WORK INSTRUCTION:
Which lines of the data contain the string "times"? Copy every one.

[Collected data]
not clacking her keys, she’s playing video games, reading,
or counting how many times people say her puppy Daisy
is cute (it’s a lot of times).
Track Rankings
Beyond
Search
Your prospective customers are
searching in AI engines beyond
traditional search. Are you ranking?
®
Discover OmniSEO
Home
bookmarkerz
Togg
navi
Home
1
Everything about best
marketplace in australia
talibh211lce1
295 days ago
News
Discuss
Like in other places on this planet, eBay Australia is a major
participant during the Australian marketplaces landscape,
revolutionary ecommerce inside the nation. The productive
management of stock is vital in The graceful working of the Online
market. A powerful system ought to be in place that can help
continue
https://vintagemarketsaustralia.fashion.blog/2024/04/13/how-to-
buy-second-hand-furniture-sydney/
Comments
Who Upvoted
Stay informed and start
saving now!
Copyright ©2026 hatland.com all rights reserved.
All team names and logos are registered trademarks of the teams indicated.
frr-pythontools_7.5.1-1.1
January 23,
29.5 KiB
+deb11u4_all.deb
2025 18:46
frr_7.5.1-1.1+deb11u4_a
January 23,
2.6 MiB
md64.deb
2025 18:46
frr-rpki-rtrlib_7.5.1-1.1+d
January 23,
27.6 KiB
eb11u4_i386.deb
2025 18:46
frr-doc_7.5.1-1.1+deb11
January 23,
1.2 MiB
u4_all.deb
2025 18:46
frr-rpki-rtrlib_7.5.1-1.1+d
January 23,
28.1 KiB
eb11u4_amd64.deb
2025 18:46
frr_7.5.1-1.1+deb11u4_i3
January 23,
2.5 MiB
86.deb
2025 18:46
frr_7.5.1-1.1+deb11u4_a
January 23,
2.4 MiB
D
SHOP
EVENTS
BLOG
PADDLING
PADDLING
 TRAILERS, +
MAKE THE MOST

==

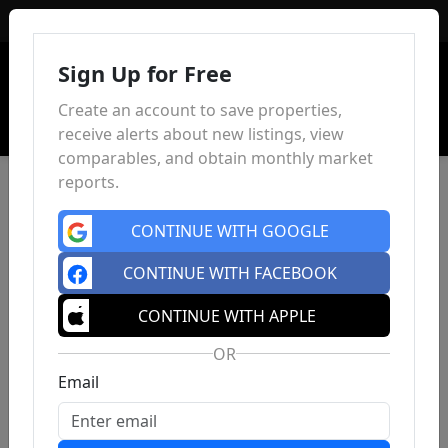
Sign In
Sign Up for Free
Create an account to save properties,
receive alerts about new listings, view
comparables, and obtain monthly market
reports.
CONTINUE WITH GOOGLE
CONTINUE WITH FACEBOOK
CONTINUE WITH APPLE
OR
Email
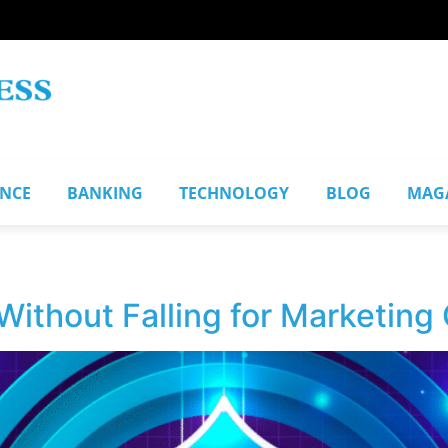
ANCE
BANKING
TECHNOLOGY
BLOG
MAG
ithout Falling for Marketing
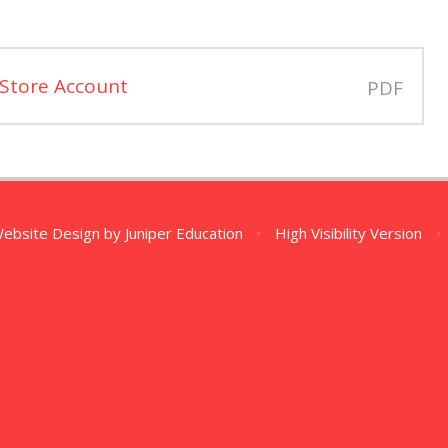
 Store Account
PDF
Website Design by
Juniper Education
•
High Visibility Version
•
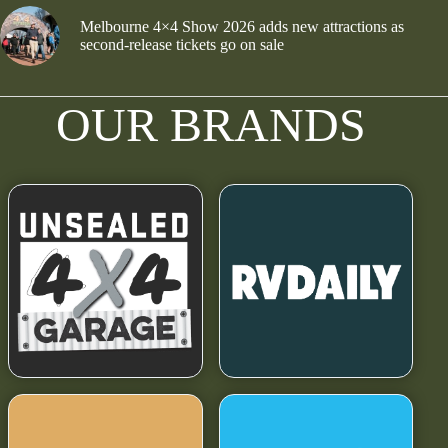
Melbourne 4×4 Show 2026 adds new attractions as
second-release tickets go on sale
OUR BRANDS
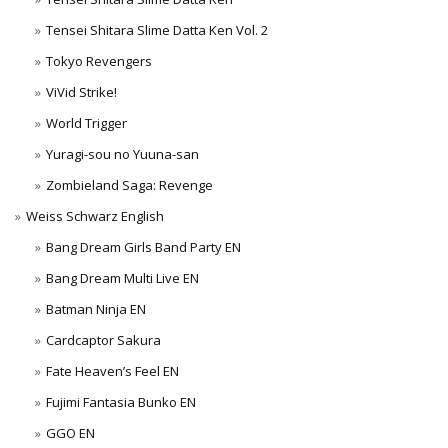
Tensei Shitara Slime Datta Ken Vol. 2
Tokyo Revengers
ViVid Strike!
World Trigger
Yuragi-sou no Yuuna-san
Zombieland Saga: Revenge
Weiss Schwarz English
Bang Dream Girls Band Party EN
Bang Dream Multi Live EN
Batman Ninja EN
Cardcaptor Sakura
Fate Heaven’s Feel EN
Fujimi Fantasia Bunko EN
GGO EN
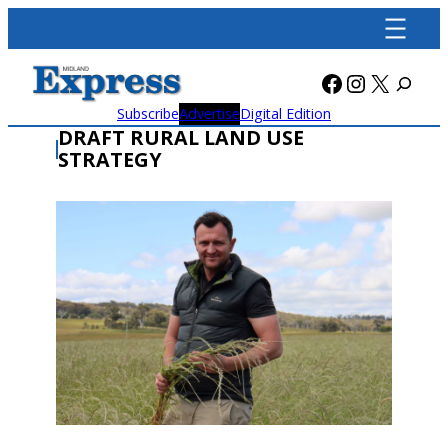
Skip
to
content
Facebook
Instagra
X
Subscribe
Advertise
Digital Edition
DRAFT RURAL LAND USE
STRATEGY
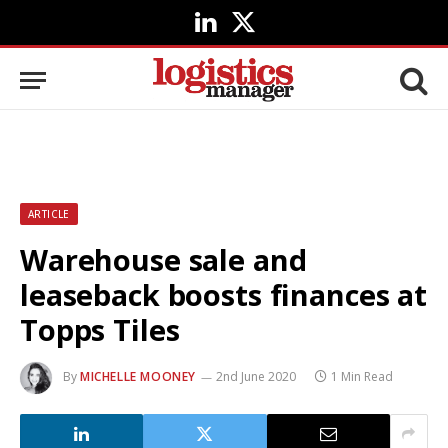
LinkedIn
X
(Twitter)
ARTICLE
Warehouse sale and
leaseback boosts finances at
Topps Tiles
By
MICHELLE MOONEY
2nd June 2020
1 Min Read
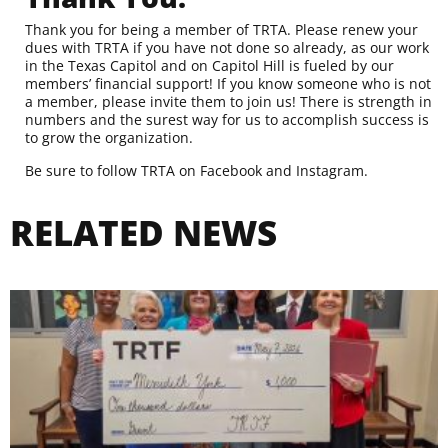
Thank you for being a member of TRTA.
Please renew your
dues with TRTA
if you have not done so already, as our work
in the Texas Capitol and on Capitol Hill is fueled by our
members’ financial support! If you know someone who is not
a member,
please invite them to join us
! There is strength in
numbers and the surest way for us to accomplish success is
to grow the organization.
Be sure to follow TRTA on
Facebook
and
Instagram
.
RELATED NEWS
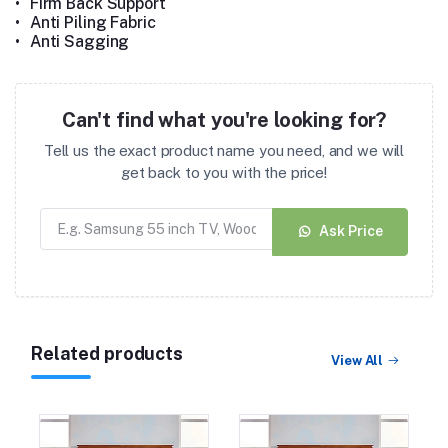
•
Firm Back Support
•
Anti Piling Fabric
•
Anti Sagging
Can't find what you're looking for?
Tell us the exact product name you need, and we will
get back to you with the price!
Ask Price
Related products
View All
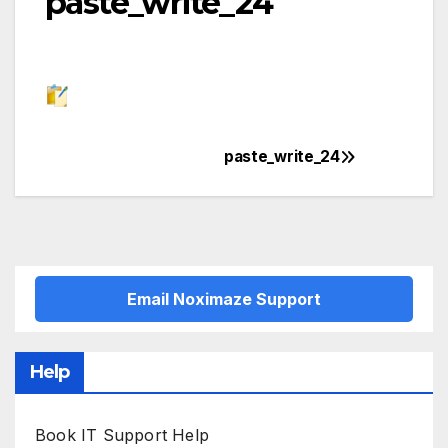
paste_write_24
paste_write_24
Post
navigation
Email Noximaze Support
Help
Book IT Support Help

EXPECTED OUTPUT:
or counting how many times people say her puppy Daisy
is cute (it’s a lot of times).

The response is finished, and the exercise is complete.